#### MATERIAL SHOWN

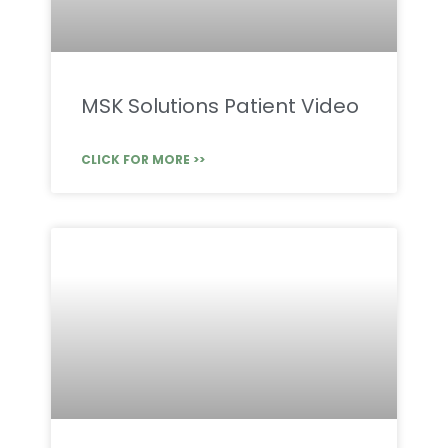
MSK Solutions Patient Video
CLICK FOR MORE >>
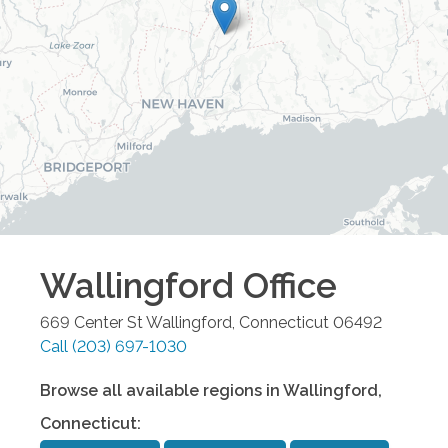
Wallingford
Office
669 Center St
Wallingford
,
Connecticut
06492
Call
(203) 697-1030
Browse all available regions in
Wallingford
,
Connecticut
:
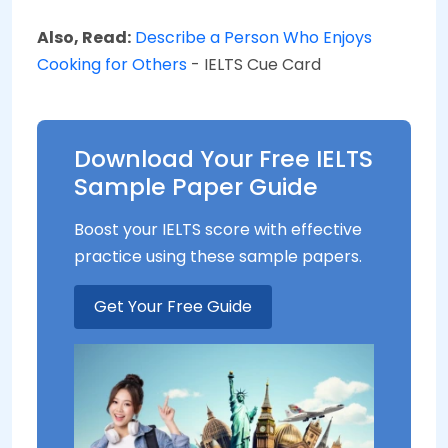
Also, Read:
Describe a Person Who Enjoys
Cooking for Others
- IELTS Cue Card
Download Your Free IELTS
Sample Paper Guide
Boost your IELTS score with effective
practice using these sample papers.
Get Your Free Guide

########

### EXERCISE
Beginning with the line that contains "practice using these sample papers.", quote each line exactly through the last line of the entries above, and nothing beyond them.

### RESPONSE BOX
practice using these sample papers.
Get Your Free Guide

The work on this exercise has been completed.